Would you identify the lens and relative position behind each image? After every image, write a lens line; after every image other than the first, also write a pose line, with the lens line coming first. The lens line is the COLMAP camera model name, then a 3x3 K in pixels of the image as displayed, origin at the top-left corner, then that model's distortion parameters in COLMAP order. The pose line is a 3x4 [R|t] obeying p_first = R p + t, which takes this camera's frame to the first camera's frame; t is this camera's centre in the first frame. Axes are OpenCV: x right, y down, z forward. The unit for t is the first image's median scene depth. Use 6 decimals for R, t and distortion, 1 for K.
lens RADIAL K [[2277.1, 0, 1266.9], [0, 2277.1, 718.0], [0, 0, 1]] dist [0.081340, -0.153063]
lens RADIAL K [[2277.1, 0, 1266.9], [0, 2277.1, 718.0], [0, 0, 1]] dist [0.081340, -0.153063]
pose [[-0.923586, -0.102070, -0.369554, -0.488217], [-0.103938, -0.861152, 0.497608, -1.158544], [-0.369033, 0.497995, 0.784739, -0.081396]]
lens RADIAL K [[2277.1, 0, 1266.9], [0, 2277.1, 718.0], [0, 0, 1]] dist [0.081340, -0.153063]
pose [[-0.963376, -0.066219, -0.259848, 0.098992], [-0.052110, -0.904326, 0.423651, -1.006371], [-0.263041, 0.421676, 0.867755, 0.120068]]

__Directions__: Rewrite the rows above, changing every "lens line" to "camera line" and leaving everything else as it is.

__Task solution__:
Would you identify the lens and relative position behind each image? After every image, write a camera line; after every image other than the first, also write a pose line, with the camera line coming first. The camera line is the COLMAP camera model name, then a 3x3 K in pixels of the image as displayed, origin at the top-left corner, then that model's distortion parameters in COLMAP order. The pose line is a 3x4 [R|t] obeying p_first = R p + t, which takes this camera's frame to the first camera's frame; t is this camera's centre in the first frame. Axes are OpenCV: x right, y down, z forward. The unit for t is the first image's median scene depth. Use 6 decimals for R, t and distortion, 1 for K.
lens RADIAL K [[2277.1, 0, 1266.9], [0, 2277.1, 718.0], [0, 0, 1]] dist [0.081340, -0.153063]
lens RADIAL K [[2277.1, 0, 1266.9], [0, 2277.1, 718.0], [0, 0, 1]] dist [0.081340, -0.153063]
pose [[-0.923586, -0.102070, -0.369554, -0.488217], [-0.103938, -0.861152, 0.497608, -1.158544], [-0.369033, 0.497995, 0.784739, -0.081396]]
lens RADIAL K [[2277.1, 0, 1266.9], [0, 2277.1, 718.0], [0, 0, 1]] dist [0.081340, -0.153063]
pose [[-0.963376, -0.066219, -0.259848, 0.098992], [-0.052110, -0.904326, 0.423651, -1.006371], [-0.263041, 0.421676, 0.867755, 0.120068]]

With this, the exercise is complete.